_Aim of the exercise_
Exactly reproduce the entries, dropping any pictures from your copy.

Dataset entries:
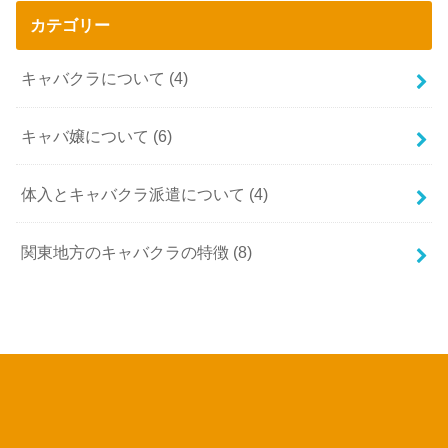
カテゴリー
キャバクラについて
(4)
キャバ嬢について
(6)
体入とキャバクラ派遣について
(4)
関東地方のキャバクラの特徴
(8)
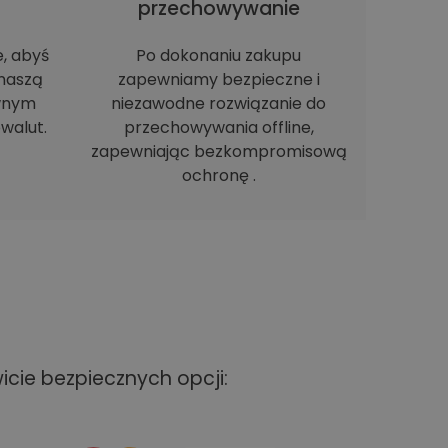
h
przechowywanie
e, abyś
Po dokonaniu zakupu
naszą
zapewniamy bezpieczne i
ewnym
niezawodne rozwiązanie do
walut.
przechowywania offline,
zapewniając bezkompromisową
ochronę .
cie bezpiecznych opcji:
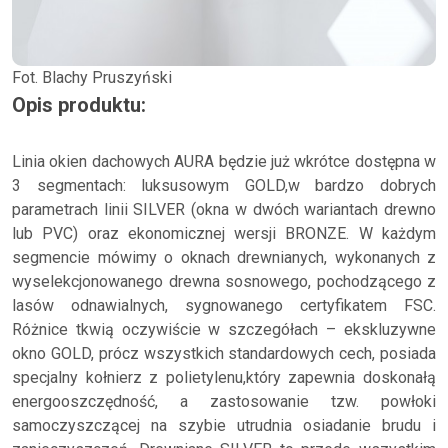
Fot. Blachy Pruszyński
Opis produktu:
Linia okien dachowych AURA będzie już wkrótce dostępna w
3 segmentach: luksusowym GOLD,w bardzo dobrych
parametrach linii SILVER (okna w dwóch wariantach drewno
lub PVC) oraz ekonomicznej wersji BRONZE. W każdym
segmencie mówimy o oknach drewnianych, wykonanych z
wyselekcjonowanego drewna sosnowego, pochodzącego z
lasów odnawialnych, sygnowanego certyfikatem FSC.
Różnice tkwią oczywiście w szczegółach – ekskluzywne
okno GOLD, prócz wszystkich standardowych cech, posiada
specjalny kołnierz z polietylenu,który zapewnia doskonałą
energooszczędność, a zastosowanie tzw. powłoki
samoczyszczącej na szybie utrudnia osiadanie brudu i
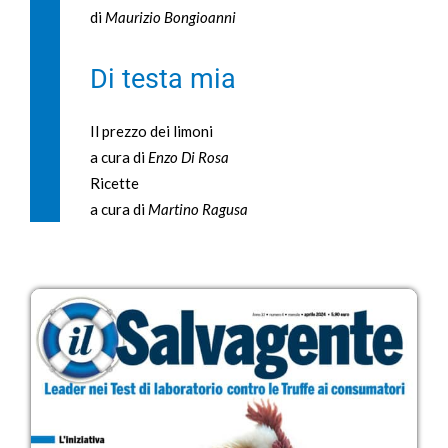
di
Maurizio Bongioanni
Di testa mia
Il prezzo dei limoni
a cura di
Enzo Di Rosa
Ricette
a cura di
Martino Ragusa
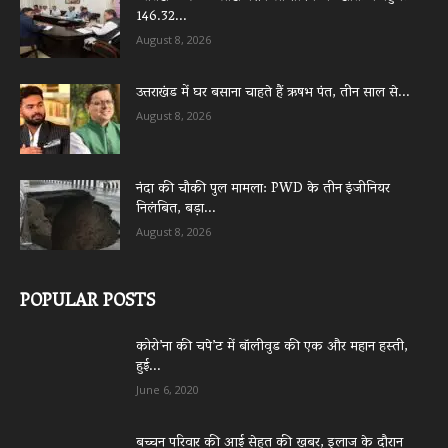
146.32...
August 8, 2026
उत्तराखंड में घर बसाना चाहते हैं ऋषभ पंत, तीन साल से...
August 8, 2026
नंदा की चौकी पुल मामला: PWD के तीन इंजीनियर
निलंबित, बड़ा...
August 8, 2026
POPULAR POSTS
कोरो’ना की चपे’ट में बॉलीवुड की एक और महान हस्ती,
हुई...
June 6, 2020
बच्चन परिवार की आई सेहत की खबर, इलाज के दौरान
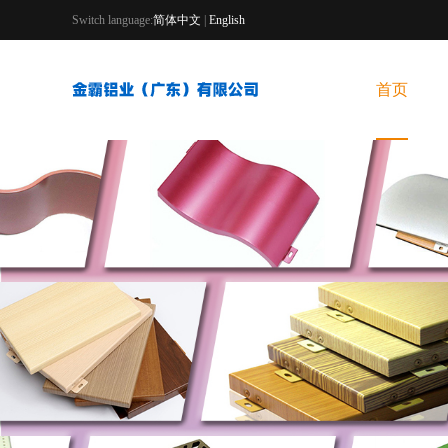
Switch language:
简体中文
|
English
首页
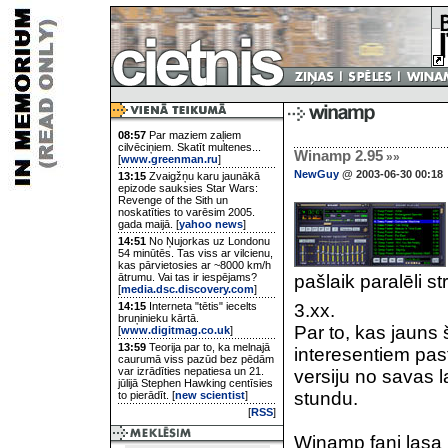
08:57
Par maziem zaļiem
cilvēciņiem. Skatīt multenes...
Winamp 2.95
»»
[
www.greenman.ru
]
NewGuy
@ 2003-06-30 00:18
13:15
Zvaigžņu karu jaunākā
epizode sauksies Star Wars:
Revenge of the Sith un
noskatīties to varēsim 2005.
gada maijā. [
yahoo news
]
14:51
No Ņujorkas uz Londonu
54 minūtēs. Tas viss ar vilcienu,
kas pārvietosies ar ~8000 km/h
ātrumu. Vai tas ir iespējams?
pašlaik paralēli s
[
media.dsc.discovery.com
]
14:15
Interneta "tētis" iecelts
3.xx.
bruņinieku kārtā.
Par to, kas jauns š
[
www.digitmag.co.uk
]
13:59
Teorija par to, ka melnajā
interesentiem past
caurumā viss pazūd bez pēdām
var izrādīties nepatiesa un 21.
versiju no savas 
jūlijā Stephen Hawking centīsies
stundu.
to pierādīt. [
new scientist
]
[
RSS
]
Winamp fani lasa un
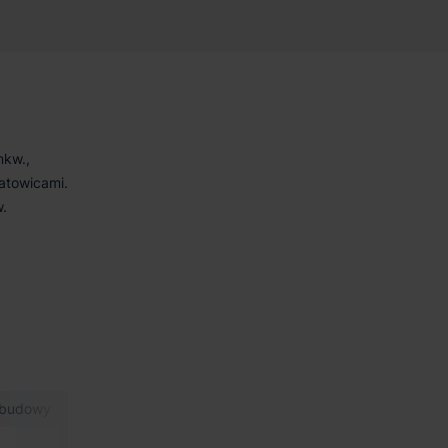
mkw.,
atowicami.
.
 budowy
Min. moduł.
Certyfikat
Powierzchnia bi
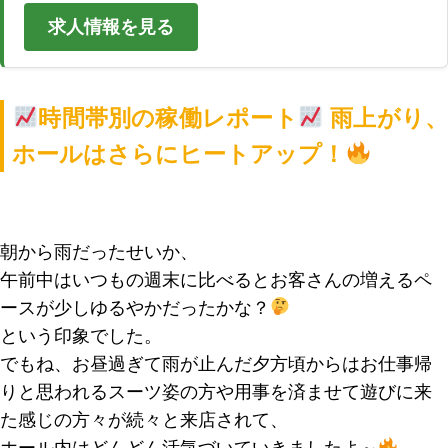
求人情報を見る
時間帯別の稼働レポート
雨上がり
ホールはさらにヒートアップ！
朝から雨だったせいか、
午前中はいつもの週末に比べるとお客さんの増えるペ
ースが少しゆるやかだったかな？
という印象でした。
でもね、お昼過ぎて雨が止んだ夕方頃からはお仕事帰
りと思われるスーツ姿の方や用事を済ませて遊びに来
た感じの方々が続々と来店されて、
ホール内はどんどん活気づいていきましたよ～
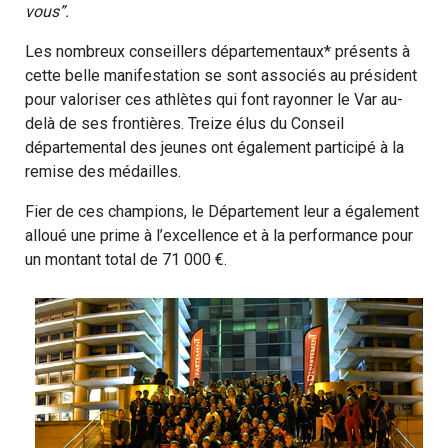
vous”.
Les nombreux conseillers départementaux* présents à
cette belle manifestation se sont associés au président
pour valoriser ces athlètes qui font rayonner le Var au-
delà de ses frontières. Treize élus du Conseil
départemental des jeunes ont également participé à la
remise des médailles.
Fier de ces champions, le Département leur a également
alloué une prime à l’excellence et à la performance pour
un montant total de 71 000 €.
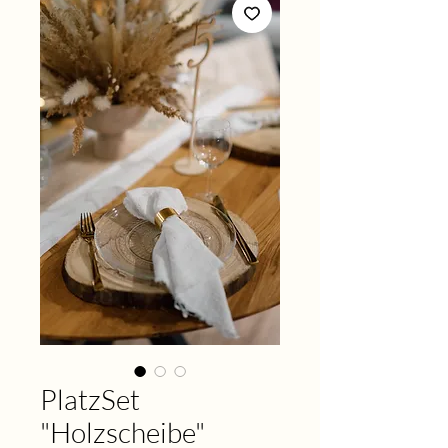
PlatzSet
"Holzscheibe"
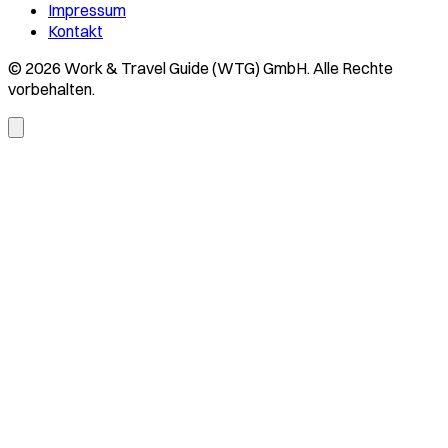
Impressum
Kontakt
© 2026 Work & Travel Guide (WTG) GmbH. Alle Rechte
vorbehalten.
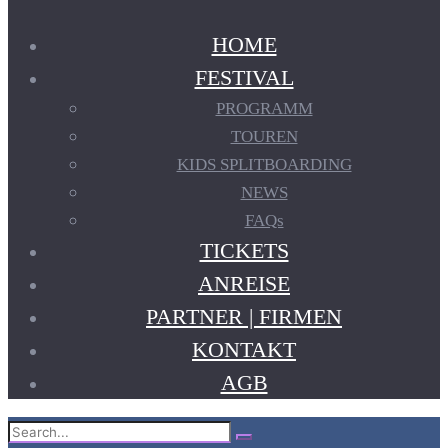
HOME
FESTIVAL
PROGRAMM
TOUREN
KIDS SPLITBOARDING
NEWS
FAQs
TICKETS
ANREISE
PARTNER | FIRMEN
KONTAKT
AGB
Search
Search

_Reply_
カテゴリー
キャバクラについて
(4)
キャバ嬢について
(6)
体入とキャバクラ派遣について
(4)
関東地方のキャバクラの特徴
(8)
h
przechowywanie
e, abyś
Po dokonaniu zakupu
naszą
zapewniamy bezpieczne i
ewnym
niezawodne rozwiązanie do
walut.
przechowywania offline,
zapewniając bezkompromisową
ochronę .
cie bezpiecznych opcji:
Fot. Blachy Pruszyński
Opis produktu:
Linia okien dachowych AURA będzie już wkrótce dostępna w
3 segmentach: luksusowym GOLD,w bardzo dobrych
parametrach linii SILVER (okna w dwóch wariantach drewno
lub PVC) oraz ekonomicznej wersji BRONZE. W każdym
segmencie mówimy o oknach drewnianych, wykonanych z
wyselekcjonowanego drewna sosnowego, pochodzącego z
lasów odnawialnych, sygnowanego certyfikatem FSC.
Różnice tkwią oczywiście w szczegółach – ekskluzywne
okno GOLD, prócz wszystkich standardowych cech, posiada
specjalny kołnierz z polietylenu,który zapewnia doskonałą
energooszczędność, a zastosowanie tzw. powłoki
samoczyszczącej na szybie utrudnia osiadanie brudu i
di
Maurizio Bongioanni
Di testa mia
Il prezzo dei limoni
a cura di
Enzo Di Rosa
Ricette
a cura di
Martino Ragusa
146.32...
August 8, 2026
उत्तराखंड में घर बसाना चाहते हैं ऋषभ पंत, तीन साल से...
August 8, 2026
नंदा की चौकी पुल मामला: PWD के तीन इंजीनियर
निलंबित, बड़ा...
August 8, 2026
POPULAR POSTS
कोरो’ना की चपे’ट में बॉलीवुड की एक और महान हस्ती,
हुई...
June 6, 2020
बच्चन परिवार की आई सेहत की खबर, इलाज के दौरान
Switch language:
简体中文
|
English
首页
08:57
Par maziem zaļiem
cilvēciņiem. Skatīt multenes...
Winamp 2.95
»»
[
www.greenman.ru
]
NewGuy
@ 2003-06-30 00:18
13:15
Zvaigžņu karu jaunākā
epizode sauksies Star Wars:
Revenge of the Sith un
noskatīties to varēsim 2005.
gada maijā. [
yahoo news
]
14:51
No Ņujorkas uz Londonu
54 minūtēs. Tas viss ar vilcienu,
kas pārvietosies ar ~8000 km/h
ātrumu. Vai tas ir iespējams?
pašlaik paralēli s
[
media.dsc.discovery.com
]
14:15
Interneta "tētis" iecelts
3.xx.
bruņinieku kārtā.
Par to, kas jauns š
[
www.digitmag.co.uk
]
13:59
Teorija par to, ka melnajā
interesentiem past
caurumā viss pazūd bez pēdām
var izrādīties nepatiesa un 21.
versiju no savas 
jūlijā Stephen Hawking centīsies
stundu.
to pierādīt. [
new scientist
]
[
RSS
]
Winamp fani lasa un
mkw.,
atowicami.
.
 budowy
Min. moduł.
Certyfikat
Powierzchnia bi
求人情報を見る
時間帯別の稼働レポート
雨上がり
ホールはさらにヒートアップ！
朝から雨だったせいか、
午前中はいつもの週末に比べるとお客さんの増えるペ
ースが少しゆるやかだったかな？
という印象でした。
でもね、お昼過ぎて雨が止んだ夕方頃からはお仕事帰
りと思われるスーツ姿の方や用事を済ませて遊びに来
た感じの方々が続々と来店されて、
ホール内はどんどん活気づいていきましたよ～
vous”.
Les nombreux conseillers départementaux* présents à
cette belle manifestation se sont associés au président
pour valoriser ces athlètes qui font rayonner le Var au-
delà de ses frontières. Treize élus du Conseil
départemental des jeunes ont également participé à la
remise des médailles.
Fier de ces champions, le Département leur a également
alloué une prime à l’excellence et à la performance pour
un montant total de 71 000 €.
PlatzSet
"Holzscheibe"
Impressum
Kontakt
© 2026 Work & Travel Guide (WTG) GmbH. Alle Rechte
vorbehalten.
HOME
FESTIVAL
PROGRAMM
TOUREN
KIDS SPLITBOARDING
NEWS
FAQs
TICKETS
ANREISE
PARTNER | FIRMEN
KONTAKT
AGB
Search
Search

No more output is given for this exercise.